In cybernetically projected virtual reality, Baudrillaud sees art and nature, unconscious and conscious united, nature humanized and humanity naturalized.
Finally, we will offer one further reason for why asynchronos, interactive telecommunications is an ideal medium for the humanities. It is because it is a hermeneutic medium which promotes a plurality of interpretations and readings of a text. The emphasis on hermeneutic is one of major distinction between science and the humanities. Learning in the sciences relies almost entirely on secondary source material. Few students of science are given the opportunity in institution of higher learning to read the original writings of Newton, Galileo, Faraday, Einstein, Poincare, etc., and therefore being able to critique hermeneutically the relation between primary and secondary sources. Why is that so? Because there is a fundamental naivete concerning the relationship between fact and interpretation, meanings and signs, perhaps because of the pervasiveness of formal symbolic languages that abstract from semantics. It is an attitude in the sciences which relegates philosophy, art and history to a secondary status epistemologically. Scientific truth is not something that appears to lend itself to interactive dialectic. It can be empirically tested, verified or falsified, but it is not thought of as something, whose meaning and significance can be explored like the words of a poem or events of history. The BBS is one of the few pedagogical environments that leads to critiquing the science as a form of literature.

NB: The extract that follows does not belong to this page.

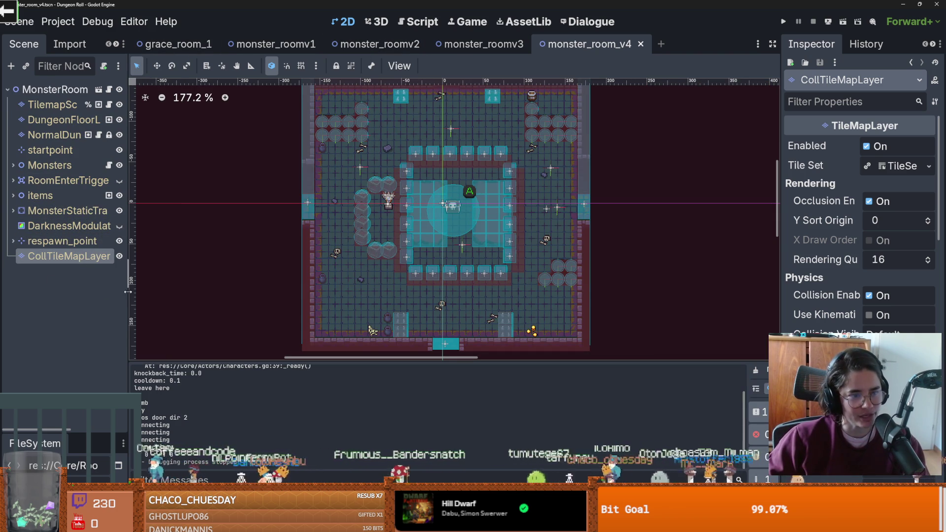
- Widen the scene tree and FileSystem docks, clear the 'monster' filter, save, and relaunch with F5
drag(127, 291, 200, 293)
drag(72, 432, 112, 297)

The essence of the computer is not electronic. Computers can be made from toothpicks and bottlecaps, or toilet paper and pebbles. The essence of computer machine resides in its ability to encode and decode different systems of sign. In short, its essence is linguistic, and whether it is electrical, optical, mechanical, or hydraulic is incidental. The most important issues associated with digital machines, and the operations that they make possible, are matters that have been traditionally treated by the humanities. In computer managed communication we are again seeing a technology, like the technologies of writing and printing, that is seamlessly compatible with the goals and values of the humanities.

Bibliography
Marcuse, Herbert, One-Dimensional Man, Beacon Press, Boston, 1965.
Lyotard, Jean-Francois, The Postmodern Condition: A Report on Knowledge, Minnesota University Press, 1991.
Heidegger, Martin. The Question Concerning Technology, Harper and Row,1977.